[Transcribed page contents]
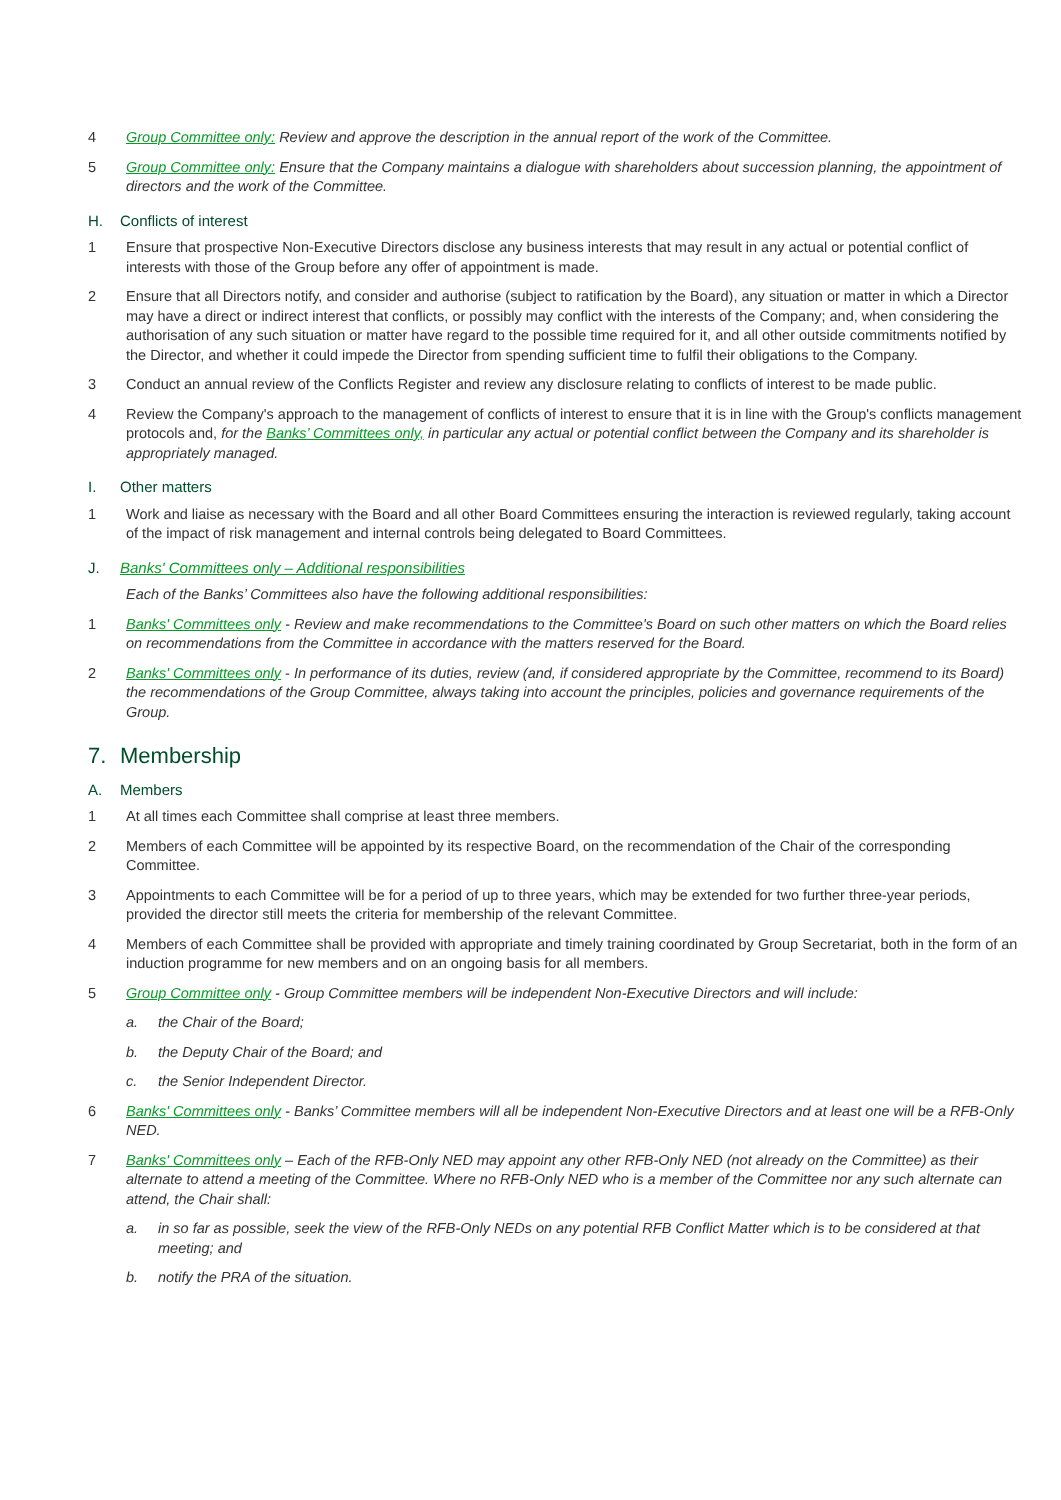4 Group Committee only: Review and approve the description in the annual report of the work of the Committee.
5 Group Committee only: Ensure that the Company maintains a dialogue with shareholders about succession planning, the appointment of directors and the work of the Committee.
H. Conflicts of interest
1 Ensure that prospective Non-Executive Directors disclose any business interests that may result in any actual or potential conflict of interests with those of the Group before any offer of appointment is made.
2 Ensure that all Directors notify, and consider and authorise (subject to ratification by the Board), any situation or matter in which a Director may have a direct or indirect interest that conflicts, or possibly may conflict with the interests of the Company; and, when considering the authorisation of any such situation or matter have regard to the possible time required for it, and all other outside commitments notified by the Director, and whether it could impede the Director from spending sufficient time to fulfil their obligations to the Company.
3 Conduct an annual review of the Conflicts Register and review any disclosure relating to conflicts of interest to be made public.
4 Review the Company's approach to the management of conflicts of interest to ensure that it is in line with the Group's conflicts management protocols and, for the Banks’ Committees only, in particular any actual or potential conflict between the Company and its shareholder is appropriately managed.
I. Other matters
1 Work and liaise as necessary with the Board and all other Board Committees ensuring the interaction is reviewed regularly, taking account of the impact of risk management and internal controls being delegated to Board Committees.
J. Banks' Committees only – Additional responsibilities
Each of the Banks’ Committees also have the following additional responsibilities:
1 Banks' Committees only - Review and make recommendations to the Committee's Board on such other matters on which the Board relies on recommendations from the Committee in accordance with the matters reserved for the Board.
2 Banks' Committees only - In performance of its duties, review (and, if considered appropriate by the Committee, recommend to its Board) the recommendations of the Group Committee, always taking into account the principles, policies and governance requirements of the Group.
7. Membership
A. Members
1 At all times each Committee shall comprise at least three members.
2 Members of each Committee will be appointed by its respective Board, on the recommendation of the Chair of the corresponding Committee.
3 Appointments to each Committee will be for a period of up to three years, which may be extended for two further three-year periods, provided the director still meets the criteria for membership of the relevant Committee.
4 Members of each Committee shall be provided with appropriate and timely training coordinated by Group Secretariat, both in the form of an induction programme for new members and on an ongoing basis for all members.
5 Group Committee only - Group Committee members will be independent Non-Executive Directors and will include:
a. the Chair of the Board;
b. the Deputy Chair of the Board; and
c. the Senior Independent Director.
6 Banks' Committees only - Banks’ Committee members will all be independent Non-Executive Directors and at least one will be a RFB-Only NED.
7 Banks' Committees only – Each of the RFB-Only NED may appoint any other RFB-Only NED (not already on the Committee) as their alternate to attend a meeting of the Committee. Where no RFB-Only NED who is a member of the Committee nor any such alternate can attend, the Chair shall:
a. in so far as possible, seek the view of the RFB-Only NEDs on any potential RFB Conflict Matter which is to be considered at that meeting; and
b. notify the PRA of the situation.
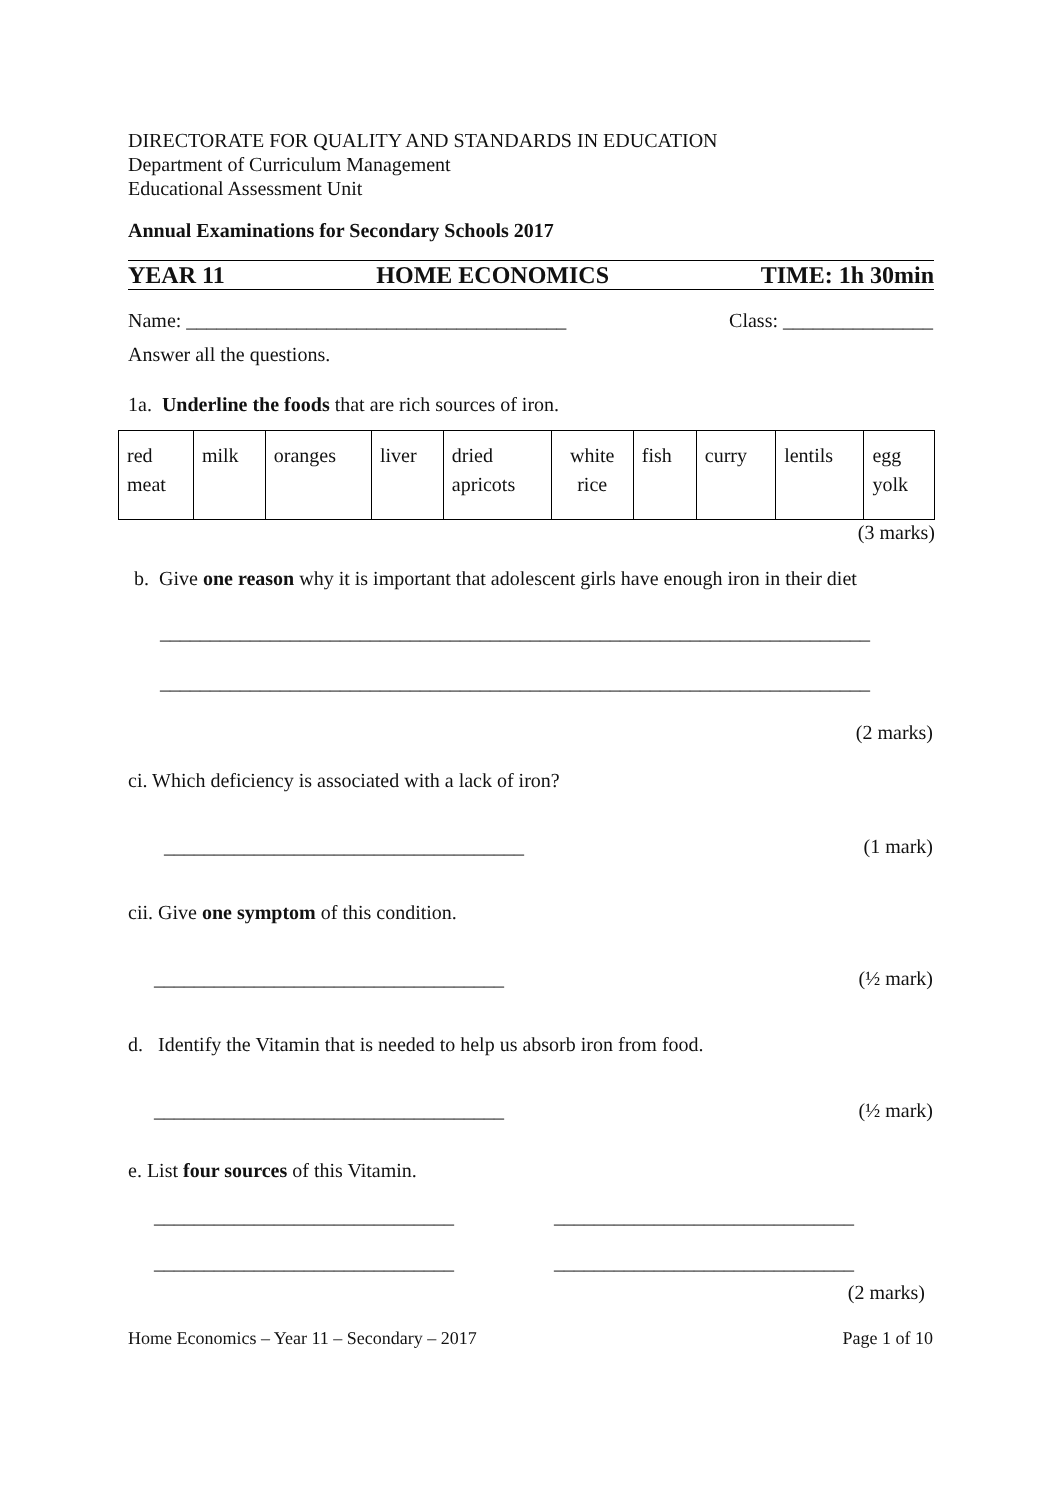DIRECTORATE FOR QUALITY AND STANDARDS IN EDUCATION
Department of Curriculum Management
Educational Assessment Unit
Annual Examinations for Secondary Schools 2017
YEAR 11 HOME ECONOMICS TIME: 1h 30min
Name: ______________________________________ Class: _______________
Answer all the questions.
1a. Underline the foods that are rich sources of iron.
| red meat | milk | oranges | liver | dried apricots | white rice | fish | curry | lentils | egg yolk |
(3 marks)
b. Give one reason why it is important that adolescent girls have enough iron in their diet
_______________________________________________________________________
_______________________________________________________________________
(2 marks)
ci. Which deficiency is associated with a lack of iron?
____________________________________ (1 mark)
cii. Give one symptom of this condition.
___________________________________ (½ mark)
d. Identify the Vitamin that is needed to help us absorb iron from food.
___________________________________ (½ mark)
e. List four sources of this Vitamin.
______________________________ ______________________________
______________________________ ______________________________
(2 marks)
Home Economics – Year 11 – Secondary – 2017 Page 1 of 10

◆ Work item: All that is needed is the exact run of lines above from the line containing "1 Work and liaise" through the line containing "J. Banks' Committees", both of them included.

◆ Response:
1 Work and liaise as necessary with the Board and all other Board Committees ensuring the interaction is reviewed regularly, taking account of the impact of risk management and internal controls being delegated to Board Committees.
J. Banks' Committees only – Additional responsibilities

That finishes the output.